#### [本文]
+++++

さらに、北村武資氏は、織物の基本四原組織として平織・綾織・繻子織・綟織があるが、それらは全て、経糸と緯糸の〝関係〟を示すものであり、織物の基本は全て同じだと考え、「織物の組織そのものが表現」であるとして織の構造美を極め、羅も経錦も一技法として相対化することで、他にも多様な織を創作されてこられ、あらゆる織物を繊維の構造体として捉え、織の表現の根源に立ち向かうことで織物の創造性を示してこられました。
また、北村武資氏は化学染料、明度、彩度の高い色を積極的に採用し、単独では一見派手な色糸を、織物という組織に入れ込み、帛(ぬの)を構成する物質として発色することで、洗練された色調へと変容します。また、文様構成に併置される色同士の関係や面積のバランスが、どの色も最適な役割を演ずるようになり、 明度も彩度も高い色彩が典雅で華やかな品格を形成し、厳選された鮮やかな配色は、文様を、より明快に、格調高く見せています。

+++++

#### [リスト]
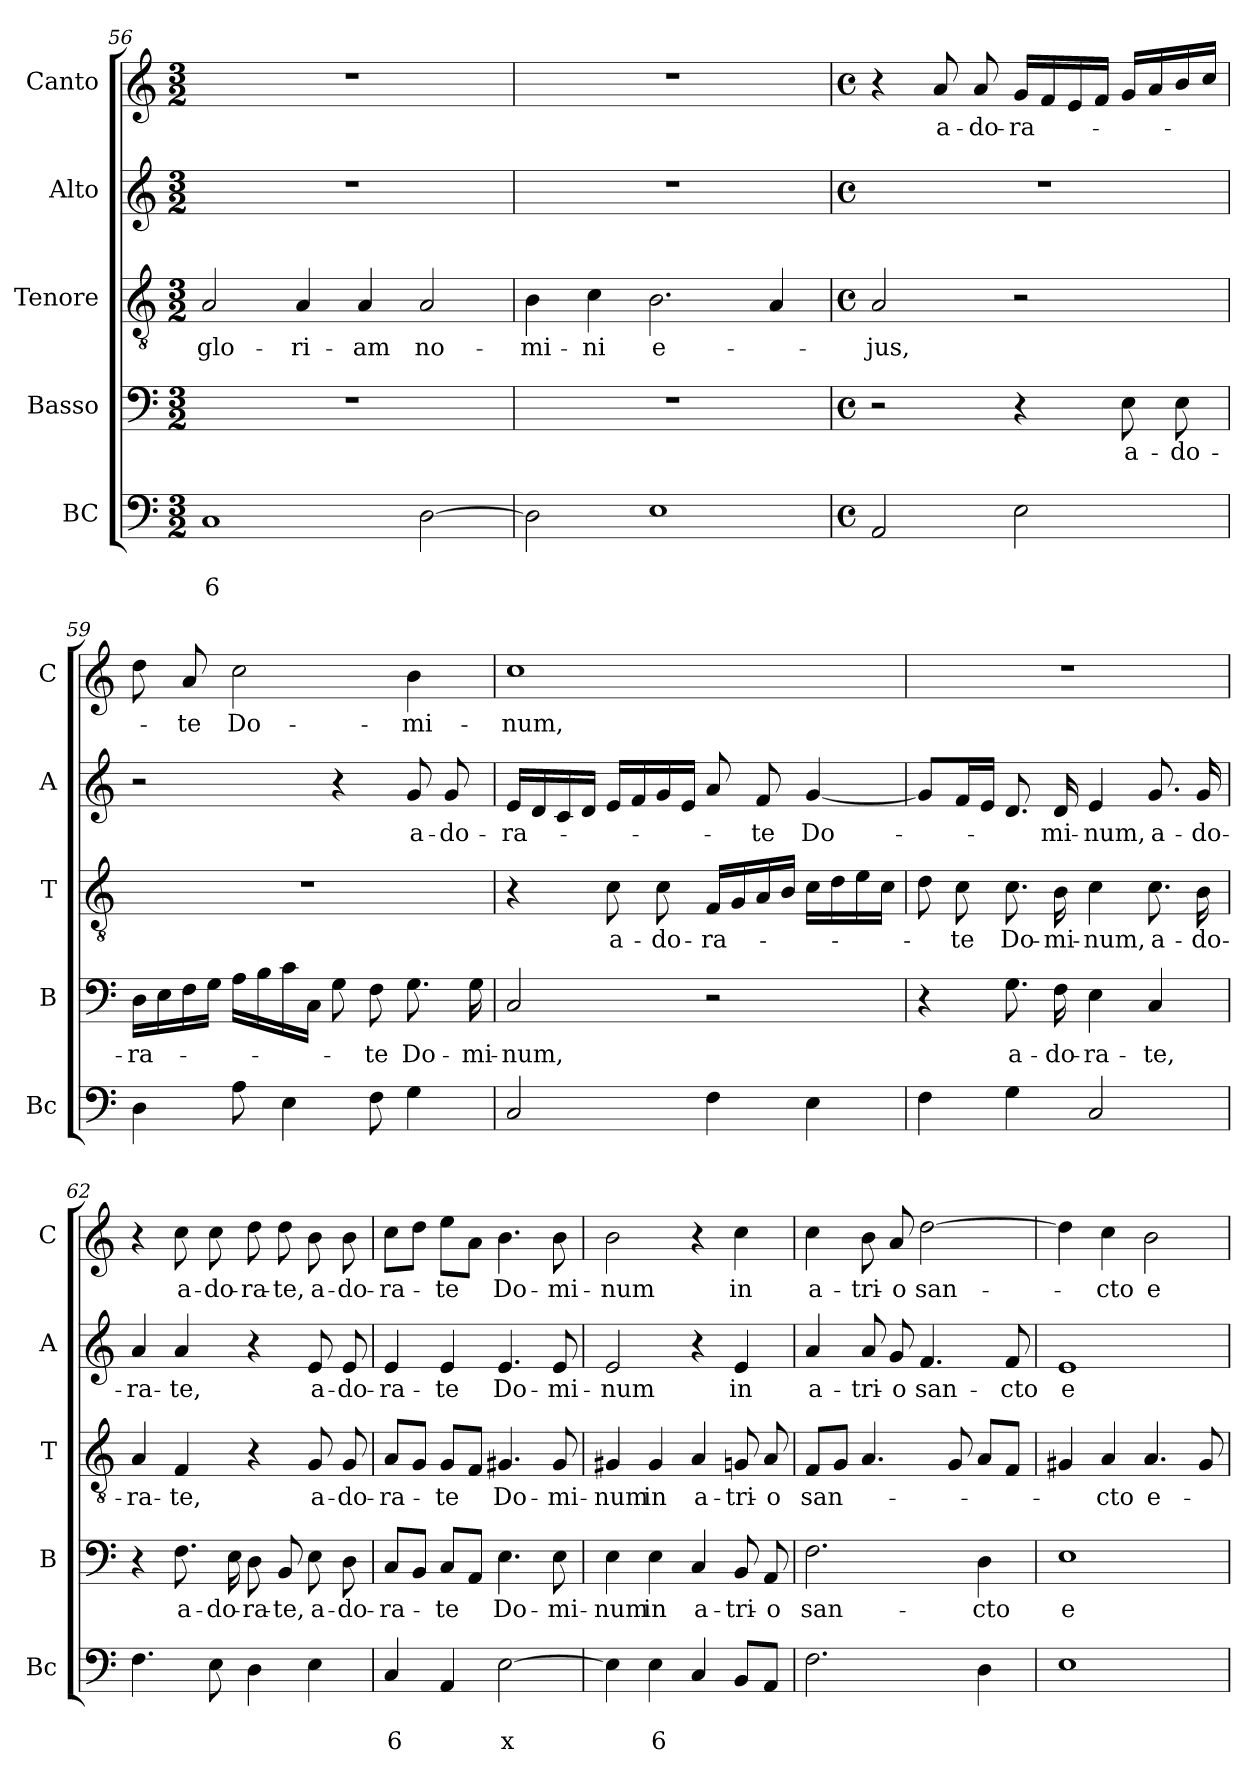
**kern	**text	**text	**kern	**text	**kern	**text	**kern	**text	**kern	**text
*part5	*part5	*part5	*part4	*part4	*part3	*part3	*part2	*part2	*part1	*part1
*staff5	*staff5	*staff5	*staff4	*staff4	*staff3	*staff3	*staff2	*staff2	*staff1	*staff1
*I"BC	*	*	*I"Basso	*	*I"Tenore	*	*I"Alto	*	*I"Canto	*
*I'Bc	*	*	*I'B	*	*I'T	*	*I'A	*	*I'C	*
*clefF4	*	*	*clefF4	*	*clefGv2	*	*clefG2	*	*clefG2	*
*k[]	*	*	*k[]	*	*k[]	*	*k[]	*	*k[]	*
*C:	*	*	*C:	*	*C:	*	*C:	*	*C:	*
*M3/2	*	*	*M3/2	*	*M3/2	*	*M3/2	*	*M3/2	*
=56	=56	=56	=56	=56	=56	=56	=56	=56	=56	=56
!	!	!LO:LY:b	!	!	!	!LO:LY:b	!	!	!	!
1C	.	6	1.r	.	2A/	glo-	1.r	.	1.r	.
!	!	!	!	!	!	!LO:LY:b	!	!	!	!
.	.	.	.	.	4A/	-ri-	.	.	.	.
!	!	!	!	!	!	!LO:LY:b	!	!	!	!
.	.	.	.	.	4A/	-am	.	.	.	.
!	!	!	!	!	!	!LO:LY:b	!	!	!	!
[2D\	.	.	.	.	2A/	no-	.	.	.	.
=57	=57	=57	=57	=57	=57	=57	=57	=57	=57	=57
!	!	!	!	!	!	!LO:LY:b	!	!	!	!
2D\]	.	.	1.r	.	4B\	-mi-	1.r	.	1.r	.
!	!	!	!	!	!	!LO:LY:b	!	!	!	!
.	.	.	.	.	4c\	-ni	.	.	.	.
!	!	!	!	!	!	!LO:LY:b	!	!	!	!
1E	.	.	.	.	2.B\	e-	.	.	.	.
.	.	.	.	.	4A/	.	.	.	.	.
!!LO:LB:g=z
=58	=58	=58	=58	=58	=58	=58	=58	=58	=58	=58
*M4/4	*	*	*M4/4	*	*M4/4	*	*M4/4	*	*M4/4	*
*met(c)	*	*	*met(c)	*	*met(c)	*	*met(c)	*	*met(c)	*
!	!	!	!	!	!	!LO:LY:b	!	!	!	!
2AA/	.	.	2r	.	2A/	-jus,	1r	.	4r	.
!	!	!	!	!	!	!	!	!	!	!LO:LY:b
.	.	.	.	.	.	.	.	.	8a/	a-
!	!	!	!	!	!	!	!	!	!	!LO:LY:b
.	.	.	.	.	.	.	.	.	8a/	-do-
!	!	!	!	!	!	!	!	!	!	!LO:LY:b
2E\	.	.	4r	.	2r	.	.	.	16g/LL	-ra-
.	.	.	.	.	.	.	.	.	16f/	.
.	.	.	.	.	.	.	.	.	16e/	.
.	.	.	.	.	.	.	.	.	16f/JJ	.
!	!	!	!	!LO:LY:b	!	!	!	!	!	!
.	.	.	8E\	a-	.	.	.	.	16g/LL	.
.	.	.	.	.	.	.	.	.	16a/	.
!	!	!	!	!LO:LY:b	!	!	!	!	!	!
.	.	.	8E\	-do-	.	.	.	.	16b/	.
.	.	.	.	.	.	.	.	.	16cc/JJ	.
=59	=59	=59	=59	=59	=59	=59	=59	=59	=59	=59
!	!	!	!	!LO:LY:b	!	!	!	!	!	!
4D\	.	.	16D\LL	-ra-	1r	.	2r	.	8dd\	.
.	.	.	16E\	.	.	.	.	.	.	.
!	!	!	!	!	!	!	!	!	!	!LO:LY:b
.	.	.	16F\	.	.	.	.	.	8a/	-te
.	.	.	16G\JJ	.	.	.	.	.	.	.
!	!	!	!	!	!	!	!	!	!	!LO:LY:b
8A\	.	.	16A\LL	.	.	.	.	.	2cc\	Do-
.	.	.	16B\	.	.	.	.	.	.	.
4E\	.	.	16c\	.	.	.	.	.	.	.
.	.	.	16C\JJ	.	.	.	.	.	.	.
.	.	.	8G\	.	.	.	4r	.	.	.
!	!	!	!	!LO:LY:b	!	!	!	!	!	!
8F\	.	.	8F\	-te	.	.	.	.	.	.
!	!	!	!	!LO:LY:b	!	!	!	!LO:LY:b	!	!LO:LY:b
4G\	.	.	8.G\	Do-	.	.	8g/	a-	4b\	-mi-
!	!	!	!	!	!	!	!	!LO:LY:b	!	!
.	.	.	.	.	.	.	8g/	-do-	.	.
!	!	!	!	!LO:LY:b	!	!	!	!	!	!
.	.	.	16G\	-mi-	.	.	.	.	.	.
=60	=60	=60	=60	=60	=60	=60	=60	=60	=60	=60
!	!	!	!	!LO:LY:b	!	!	!	!LO:LY:b	!	!LO:LY:b
2C/	.	.	2C/	-num,	4r	.	16e/LL	-ra-	1cc	-num,
.	.	.	.	.	.	.	16d/	.	.	.
.	.	.	.	.	.	.	16c/	.	.	.
.	.	.	.	.	.	.	16d/JJ	.	.	.
!	!	!	!	!	!	!LO:LY:b	!	!	!	!
.	.	.	.	.	8c\	a-	16e/LL	.	.	.
.	.	.	.	.	.	.	16f/	.	.	.
!	!	!	!	!	!	!LO:LY:b	!	!	!	!
.	.	.	.	.	8c\	-do-	16g/	.	.	.
.	.	.	.	.	.	.	16e/JJ	.	.	.
!	!	!	!	!	!	!LO:LY:b	!	!	!	!
4F\	.	.	2r	.	16F/LL	-ra-	8a/	.	.	.
.	.	.	.	.	16G/	.	.	.	.	.
!	!	!	!	!	!	!	!	!LO:LY:b	!	!
.	.	.	.	.	16A/	.	8f/	-te	.	.
.	.	.	.	.	16B/JJ	.	.	.	.	.
!	!	!	!	!	!	!	!	!LO:LY:b	!	!
4E\	.	.	.	.	16c\LL	.	[4g/	Do-	.	.
.	.	.	.	.	16d\	.	.	.	.	.
.	.	.	.	.	16e\	.	.	.	.	.
.	.	.	.	.	16c\JJ	.	.	.	.	.
=61	=61	=61	=61	=61	=61	=61	=61	=61	=61	=61
4F\	.	.	4r	.	8d\	.	8g/L]	.	1r	.
!	!	!	!	!	!	!LO:LY:b	!	!	!	!
.	.	.	.	.	8c\	-te	16f/L	.	.	.
.	.	.	.	.	.	.	16e/JJ	.	.	.
!	!	!	!	!LO:LY:b	!	!LO:LY:b	!	!	!	!
4G\	.	.	8.G\	a-	8.c\	Do-	8.d/	.	.	.
!	!	!	!	!LO:LY:b	!	!LO:LY:b	!	!LO:LY:b	!	!
.	.	.	16F\	-do-	16B\	-mi-	16d/	-mi-	.	.
!	!	!	!	!LO:LY:b	!	!LO:LY:b	!	!LO:LY:b	!	!
2C/	.	.	4E\	-ra-	4c\	-num,	4e/	-num,	.	.
!	!	!	!	!LO:LY:b	!	!LO:LY:b	!	!LO:LY:b	!	!
.	.	.	4C/	-te,	8.c\	a-	8.g/	a-	.	.
!	!	!	!	!	!	!LO:LY:b	!	!LO:LY:b	!	!
.	.	.	.	.	16B\	-do-	16g/	-do-	.	.
!!LO:PB:g=z
=62	=62	=62	=62	=62	=62	=62	=62	=62	=62	=62
!	!	!	!	!	!	!LO:LY:b	!	!LO:LY:b	!	!
4.F\	.	.	4r	.	4A/	-ra-	4a/	-ra-	4r	.
!	!	!	!	!LO:LY:b	!	!LO:LY:b	!	!LO:LY:b	!	!LO:LY:b
.	.	.	8.F\	a-	4F/	-te,	4a/	-te,	8cc\	a-
!	!	!	!	!	!	!	!	!	!	!LO:LY:b
8E\	.	.	.	.	.	.	.	.	8cc\	-do-
!	!	!	!	!LO:LY:b	!	!	!	!	!	!
.	.	.	16E\	-do-	.	.	.	.	.	.
!	!	!	!	!LO:LY:b	!	!	!	!	!	!LO:LY:b
4D\	.	.	8D\	-ra-	4r	.	4r	.	8dd\	-ra-
!	!	!	!	!LO:LY:b	!	!	!	!	!	!LO:LY:b
.	.	.	8BB/	-te,	.	.	.	.	8dd\	-te,
!	!	!	!	!LO:LY:b	!	!LO:LY:b	!	!LO:LY:b	!	!LO:LY:b
4E\	.	.	8E\	a-	8G/	a-	8e/	a-	8b\	a-
!	!	!	!	!LO:LY:b	!	!LO:LY:b	!	!LO:LY:b	!	!LO:LY:b
.	.	.	8D\	-do-	8G/	-do-	8e/	-do-	8b\	-do-
=63	=63	=63	=63	=63	=63	=63	=63	=63	=63	=63
!	!	!LO:LY:b	!	!LO:LY:b	!	!LO:LY:b	!	!LO:LY:b	!	!LO:LY:b
4C/	.	6	8C/L	-ra-	8A/L	-ra-	4e/	-ra-	8cc\L	-ra-
.	.	.	8BB/J	.	8G/J	.	.	.	8dd\J	.
!	!	!	!	!LO:LY:b	!	!LO:LY:b	!	!LO:LY:b	!	!LO:LY:b
4AA/	.	.	8C/L	-te	8G/L	-te	4e/	-te	8ee\L	-te
.	.	.	8AA/J	.	8F/J	.	.	.	8a\J	.
!	!	!LO:LY:b	!	!LO:LY:b	!	!LO:LY:b	!	!LO:LY:b	!	!LO:LY:b
[2E\	.	x	4.E\	Do-	4.G#X/	Do-	4.e/	Do-	4.b\	Do-
!	!	!	!	!LO:LY:b	!	!LO:LY:b	!	!LO:LY:b	!	!LO:LY:b
.	.	.	8E\	-mi-	8G#/	-mi-	8e/	-mi-	8b\	-mi-
=64	=64	=64	=64	=64	=64	=64	=64	=64	=64	=64
!	!	!	!	!LO:LY:b	!	!LO:LY:b	!	!LO:LY:b	!	!LO:LY:b
4E\]	.	.	4E\	-num	4G#X/	-num	2e/	-num	2b\	-num
!	!	!LO:LY:b	!	!LO:LY:b	!	!LO:LY:b	!	!	!	!
4E\	.	6	4E\	in	4G#/	in	.	.	.	.
!	!	!	!	!LO:LY:b	!	!LO:LY:b	!	!	!	!
4C/	.	.	4C/	a-	4A/	a-	4r	.	4r	.
!	!	!	!	!LO:LY:b	!	!LO:LY:b	!	!LO:LY:b	!	!LO:LY:b
8BB/L	.	.	8BB/	-tri-	8Gn/	-tri-	4e/	in	4cc\	in
!	!	!	!	!LO:LY:b	!	!LO:LY:b	!	!	!	!
8AA/J	.	.	8AA/	-o	8A/	-o	.	.	.	.
=65	=65	=65	=65	=65	=65	=65	=65	=65	=65	=65
!	!	!	!	!LO:LY:b	!	!LO:LY:b	!	!LO:LY:b	!	!LO:LY:b
2.F\	.	.	2.F\	san-	8F/L	san-	4a/	a-	4cc\	a-
.	.	.	.	.	8G/J	.	.	.	.	.
!	!	!	!	!	!	!	!	!LO:LY:b	!	!LO:LY:b
.	.	.	.	.	4.A/	.	8a/	-tri-	8b\	-tri-
!	!	!	!	!	!	!	!	!LO:LY:b	!	!LO:LY:b
.	.	.	.	.	.	.	8g/	-o	8a/	-o
!	!	!	!	!	!	!	!	!LO:LY:b	!	!LO:LY:b
.	.	.	.	.	.	.	4.f/	san-	[2dd\	san-
.	.	.	.	.	8G/	.	.	.	.	.
!	!	!	!	!LO:LY:b	!	!	!	!	!	!
4D\	.	.	4D\	-cto	8A/L	.	.	.	.	.
!	!	!	!	!	!	!	!	!LO:LY:b	!	!
.	.	.	.	.	8F/J	.	8f/	-cto	.	.
!!LO:LB:g=z
=66	=66	=66	=66	=66	=66	=66	=66	=66	=66	=66
!	!	!	!	!LO:LY:b	!	!	!	!LO:LY:b	!	!
1E	.	.	1E	e-	4G#X/	.	1e	e-	4dd\]	.
!	!	!	!	!	!	!LO:LY:b	!	!	!	!LO:LY:b
.	.	.	.	.	4A/	-cto	.	.	4cc\	-cto
!	!	!	!	!	!	!LO:LY:b	!	!	!	!LO:LY:b
.	.	.	.	.	4.A/	e-	.	.	2b\	e-
.	.	.	.	.	8G#/	.	.	.	.	.
=	=	=	=	=	=	=	=	=	=	=
*-	*-	*-	*-	*-	*-	*-	*-	*-	*-	*-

+++++

#### [課題 1]
本文に基づき、次の問いに答えてください。
(a) 織物の基本四原組織として挙げられているものは何ですか。
(b) 北村武資氏が積極的に採用したとされているのは、どのような色ですか。
(c) 厳選された鮮やかな配色は、文様をどのように見せていると述べられていますか。
#### [課題 2]
リストの中から「text」という文字列を含む行をすべて探し、行全体を書き写してください。大文字と小文字は区別します。

#### [解答 1]
(a) 平織・綾織・繻子織・綟織です。
(b) 化学染料、明度、彩度の高い色です。
(c) より明快に、格調高く見せていると述べられています。

#### [解答 2]
**kern	**text	**text	**kern	**text	**kern	**text	**kern	**text	**kern	**text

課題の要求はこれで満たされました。